Codon's standard float type represents a 64-bit floating-point value (IEEE 754 binary64). Codon supports several alternative floating-point types:

  • float32: 32-bit floating-point value (IEEE 754 binary32)
  • float16: 16-bit floating-point value (IEEE 754 binary16)
  • float128: 128-bit floating-point value (IEEE 754 binary128)
  • bfloat16: 16-bit "brain" floating-point value (7-bit significand). Provides the same number of exponent bits as float, so that it matches its dynamic range, but with greatly reduced precision.

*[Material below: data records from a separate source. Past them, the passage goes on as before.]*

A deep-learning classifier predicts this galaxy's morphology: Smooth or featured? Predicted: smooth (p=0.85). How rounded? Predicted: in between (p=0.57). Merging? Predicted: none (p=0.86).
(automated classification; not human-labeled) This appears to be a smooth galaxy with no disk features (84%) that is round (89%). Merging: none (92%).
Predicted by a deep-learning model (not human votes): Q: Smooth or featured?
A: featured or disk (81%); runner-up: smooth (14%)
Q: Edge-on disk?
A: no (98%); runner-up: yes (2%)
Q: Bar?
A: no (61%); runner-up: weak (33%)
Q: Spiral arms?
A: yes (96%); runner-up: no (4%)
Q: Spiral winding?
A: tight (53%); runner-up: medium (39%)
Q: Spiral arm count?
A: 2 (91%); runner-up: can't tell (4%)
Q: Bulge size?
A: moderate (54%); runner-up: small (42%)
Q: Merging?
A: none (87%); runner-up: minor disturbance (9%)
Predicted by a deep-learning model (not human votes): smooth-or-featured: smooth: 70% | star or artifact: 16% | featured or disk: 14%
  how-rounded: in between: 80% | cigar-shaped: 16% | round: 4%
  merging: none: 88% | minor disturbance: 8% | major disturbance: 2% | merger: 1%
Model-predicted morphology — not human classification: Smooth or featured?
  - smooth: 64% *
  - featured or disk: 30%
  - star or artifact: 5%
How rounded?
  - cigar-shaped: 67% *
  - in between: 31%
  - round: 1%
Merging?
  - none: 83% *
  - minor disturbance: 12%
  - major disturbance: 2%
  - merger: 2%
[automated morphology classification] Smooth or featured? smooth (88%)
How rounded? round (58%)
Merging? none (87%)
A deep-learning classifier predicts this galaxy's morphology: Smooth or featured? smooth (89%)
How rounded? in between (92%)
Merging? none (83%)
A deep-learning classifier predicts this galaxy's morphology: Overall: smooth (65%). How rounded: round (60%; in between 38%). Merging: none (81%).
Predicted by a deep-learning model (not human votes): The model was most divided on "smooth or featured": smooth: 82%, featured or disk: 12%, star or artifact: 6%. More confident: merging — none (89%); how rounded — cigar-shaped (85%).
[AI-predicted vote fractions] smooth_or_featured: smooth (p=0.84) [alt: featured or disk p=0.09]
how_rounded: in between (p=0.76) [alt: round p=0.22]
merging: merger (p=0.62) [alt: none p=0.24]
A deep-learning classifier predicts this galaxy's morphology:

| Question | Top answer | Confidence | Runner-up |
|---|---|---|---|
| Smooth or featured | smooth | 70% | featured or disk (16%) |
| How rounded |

Each of these float types can be constructed from a standard float:

x = float32(3.14)
y = float128(-1.0)
z = bfloat16(0.5)

They all also support the usual arithmetic operators:

x = bfloat16(2) ** bfloat16(0.5)
print(x)  # 1.41406

Pointers

Codon supports raw pointers natively via the Ptr type, which is parameterized by the type of the object being pointed to (i.e. Ptr[int] is an int pointer, Ptr[float] is a float pointer, and so on).

Danger

Pointer operations are not bounds-checked, meaning dereferencing an invalid pointer can cause a segmentation fault.

Buffers of a specific type can be dynamically allocated by constructing a Ptr type with an integer argument, representing the number of elements of the given type to allocate:

buffer = Ptr[int](10)  # equivalent to 'malloc(10 * sizeof(int64_t))' in C

Pointers can be dereferenced and indexed:

buffer = Ptr[int](10)
buffer[0] = 10  # equivalent to '(*buffer) = 10' in C
buffer[5] = 42  # equivalent to 'buffer[5] = 42' in C
print(buffer[0])  # 10
print(buffer[5])  # 42

Constructing a pointer without any arguments results in a null pointer:

null = Ptr[int]()  # equivalent to 'NULL' in C or 'nullptr' in C++

You can cast between different pointer types:

x = Ptr[float](1)
x[0] = 3.14

y = Ptr[int](x)  # treat 'x' as an integer pointer
print(y[0])      # 4614253070214989087 - same bits as '3.14' float

Pointers support various arithmetic and comparison operators:

p = Ptr[int](1)
q = p + 1  # equivalent to '&p[1]' in C

print(p == q)  # False
print(q - p)   # 1
print(p < q)   # True

Pointers to variables

It is possible to obtain a pointer to a variable via the __ptr__ intrinsic function:

x = 42
p = __ptr__(x)  # 'p' is a 'Ptr[int]'; equivalent to '&x' in C
p[0] = 99
print(x)  # 99

Pointers to variables can be useful when interfacing with C APIs. For example, consider the C standard library function frexp() which stores one of its outputs in an argument pointer. We can call this function from Codon as follows:

from C import frexp(float, Ptr[i32]) -> float

x = 16.4
exponent = i32()
mantissa = frexp(x, __ptr__(exponent))  # equivalent to 'frexp(x, &exponent)' in C

print(mantissa, exponent)  # 0.5125 5

Refer to C/C++ integration for more information about calling C/C++ functions from Codon.

Pointers to fields

__ptr__ can also be used to obtain pointers to fields of tuple classes:

@tuple
class Point:
    x: int
    y: int

r = Point(3, 4)
p = __ptr__(r.y)  # 'p' is a 'Ptr[int]'; equivalent to '&r.x' in C
p[0] = 99
print(r.x, r.y)  # 3 99

Recall that tuple class instances are immutable and passed by value, so assignments create new instances:

@tuple
class Point:
    x: int
    y: int

r = Point(3, 4)
s = r  # creates a copy of 'r'
p = __ptr__(r.y)
p[0] = 99

print(s.x, s.y)  # 3 4 (not changed by pointer modification)

Software prefetching

Pointers have several methods to facilitate software prefetching. These methods all have the form __prefetch_[rw][0123]__, where [rw] indicates whether the prefetch is made for a "read" (r) or a "write" (w), and the [0123] is a temporal locality specifier, with higher values indicating more locality (i.e. that the value should be kept in cache).

For example:

p = Ptr[int](1)
p.__prefetch_w3__()  # prefetch for write, high temporal locality

Refer to LLVM's prefetch intrinsic for additional information.

Warning

Not all targets support software prefetching. Consult the relevant documentation for your instruction set architecture for more information.

Static arrays

Arrays can be allocated on the stack via the __array__ intrinsic function:

def f():
    arr = __array__[int](10)  # array of 10 integers; equivalent to 'int64_t arr[10]' in C
    arr[0] = 42
    print(arr[0])  # 42

Arrays created with __array__ have two fields: ptr (pointer to array data) and len (length of array). The argument of __array__ must be a literal integer.